→ **WORK TASK**:
Copy the text of every item below word for word, leaving the pictures out.

→ **RECORDS FOR THIS TASK**:
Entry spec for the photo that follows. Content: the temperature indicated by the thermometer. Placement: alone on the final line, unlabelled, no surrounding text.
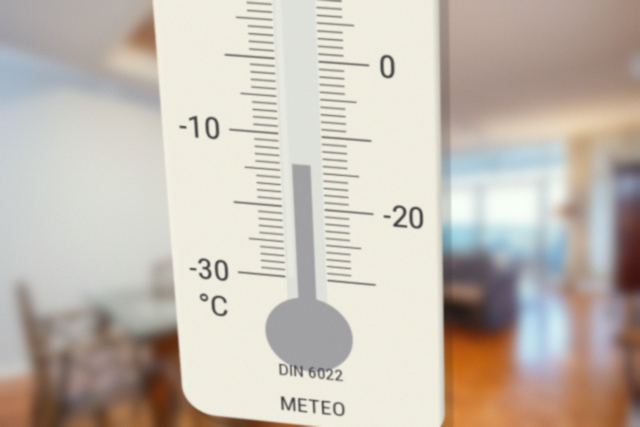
-14 °C
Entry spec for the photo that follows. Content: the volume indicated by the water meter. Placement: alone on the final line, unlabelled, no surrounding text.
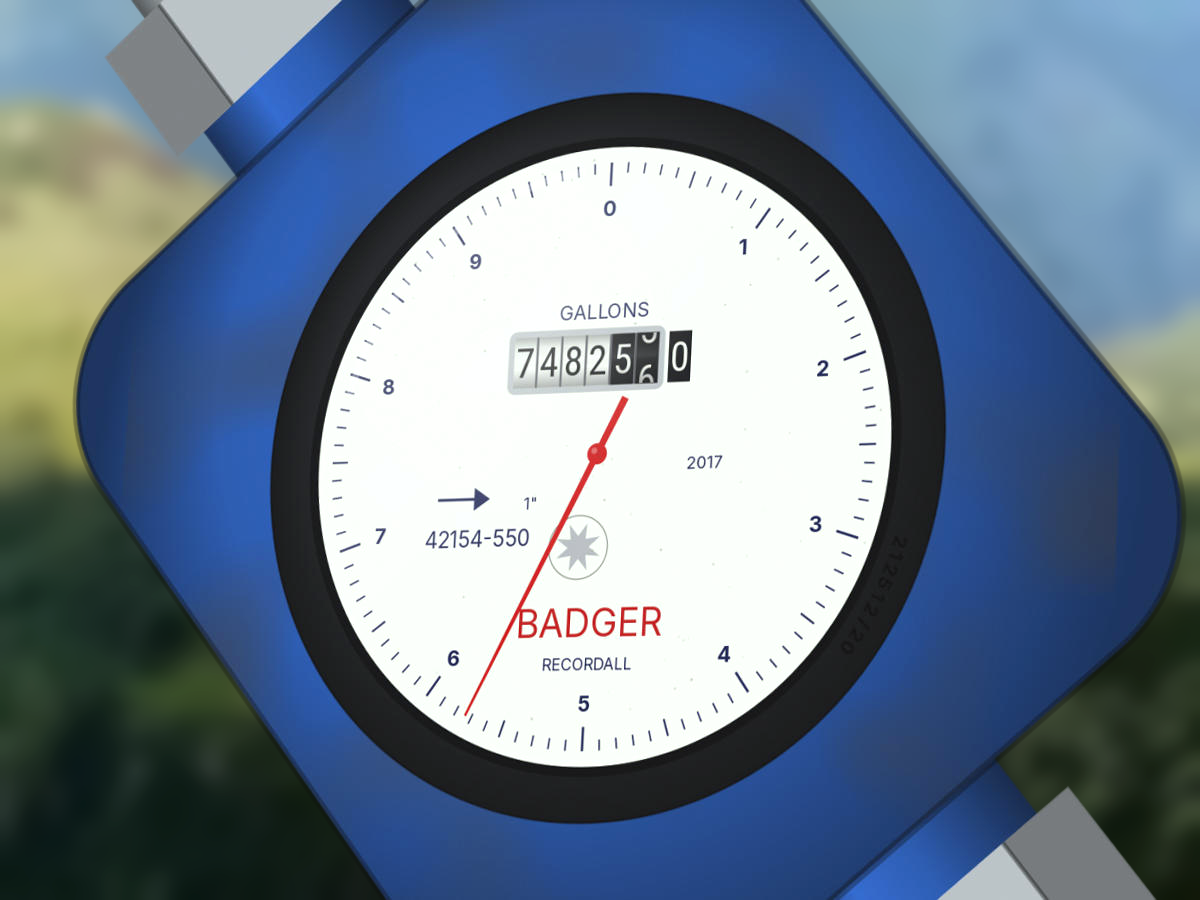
7482555.7 gal
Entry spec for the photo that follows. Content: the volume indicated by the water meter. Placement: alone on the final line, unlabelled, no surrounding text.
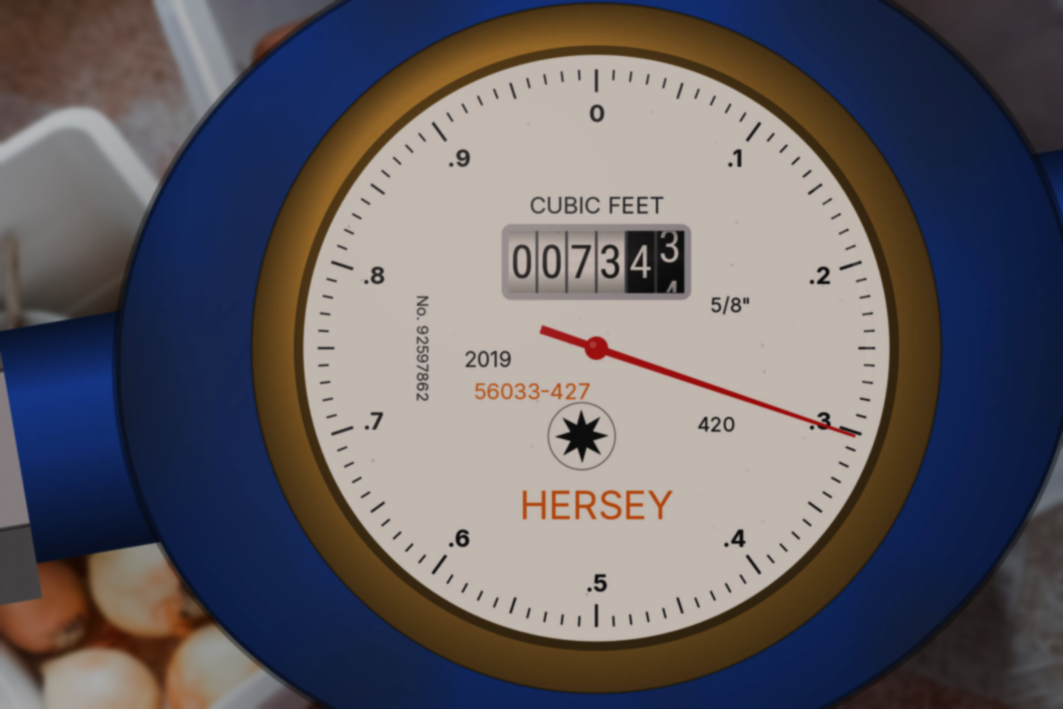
7343.30 ft³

→ **ANSWER TO THIS PROBLEM**:
Entry spec for the photo that follows. Content: the temperature indicated by the thermometer. Placement: alone on the final line, unlabelled, no surrounding text.
-14 °C
Entry spec for the photo that follows. Content: the volume indicated by the water meter. Placement: alone on the final line, unlabelled, no surrounding text.
7482555.7 gal
Entry spec for the photo that follows. Content: the volume indicated by the water meter. Placement: alone on the final line, unlabelled, no surrounding text.
7343.30 ft³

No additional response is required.